Rigidity and flexibility of entropies of boundary maps associated to Fuchsian groups

TL;DR

This paper investigates the entropies of boundary maps associated with Fuchsian groups, revealing that topological entropy remains constant across parameter families while measure-theoretic entropy varies, with explicit formulas provided.

Contribution

It proves the rigidity of topological entropy and the flexibility of measure-theoretic entropy in this setting, offering explicit formulas and novel proofs.

Findings

Topological entropy is constant across the family of boundary maps.

Measure-theoretic entropy varies within Teichmüller space, from zero to a maximum.

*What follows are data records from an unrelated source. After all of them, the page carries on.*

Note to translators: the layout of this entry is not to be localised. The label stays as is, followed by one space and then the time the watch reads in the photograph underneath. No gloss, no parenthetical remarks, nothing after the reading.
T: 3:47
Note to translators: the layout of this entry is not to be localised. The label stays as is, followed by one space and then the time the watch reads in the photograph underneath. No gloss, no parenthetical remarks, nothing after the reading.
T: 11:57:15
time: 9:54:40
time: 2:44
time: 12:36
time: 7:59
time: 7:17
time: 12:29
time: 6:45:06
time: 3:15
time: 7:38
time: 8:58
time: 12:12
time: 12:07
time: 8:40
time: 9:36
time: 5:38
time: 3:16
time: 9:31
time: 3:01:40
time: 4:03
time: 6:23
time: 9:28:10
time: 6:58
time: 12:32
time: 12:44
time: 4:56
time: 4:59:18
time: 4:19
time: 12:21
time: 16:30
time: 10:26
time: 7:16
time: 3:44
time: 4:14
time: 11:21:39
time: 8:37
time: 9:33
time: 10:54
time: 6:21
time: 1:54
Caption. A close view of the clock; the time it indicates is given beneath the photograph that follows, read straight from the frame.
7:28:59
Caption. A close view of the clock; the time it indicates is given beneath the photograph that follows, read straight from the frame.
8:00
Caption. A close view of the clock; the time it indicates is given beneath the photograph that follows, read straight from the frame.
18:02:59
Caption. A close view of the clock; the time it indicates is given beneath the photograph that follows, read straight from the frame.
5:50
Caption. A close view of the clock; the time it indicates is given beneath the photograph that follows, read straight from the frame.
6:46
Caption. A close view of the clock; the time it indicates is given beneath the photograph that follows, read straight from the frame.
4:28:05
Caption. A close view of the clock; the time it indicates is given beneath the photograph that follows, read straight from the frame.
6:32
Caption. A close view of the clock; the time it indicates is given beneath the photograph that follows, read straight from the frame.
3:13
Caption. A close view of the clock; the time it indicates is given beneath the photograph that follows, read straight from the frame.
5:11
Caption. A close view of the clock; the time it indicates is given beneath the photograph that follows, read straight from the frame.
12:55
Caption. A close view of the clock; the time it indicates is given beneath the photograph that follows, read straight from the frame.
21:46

Explicit formulas for both entropies are derived.

Abstract

Given a closed, orientable surface of constant negative curvature and genus $g \ge 2$, we study the topological entropy and measure-theoretic entropy (with respect to a smooth invariant measure) of generalized Bowen--Series boundary maps. Each such map is defined for a particular fundamental polygon for the surface and a particular multi-parameter. We present and sketch the proofs of two strikingly different results: topological entropy is constant in this entire family ("rigidity"), while measure-theoretic entropy varies within Teichm\"uller space, taking all values ("flexibility") between zero and a maximum, which is achieved on the surface that admits a regular fundamental $(8g-4)$-gon. We obtain explicit formulas for both entropies. The rigidity proof uses conjugation to maps of constant slope, while the flexibility proof -- valid only for certain multi-parameters -- uses the realization of geodesic flow as a special flow over the natural extension of the boundary map.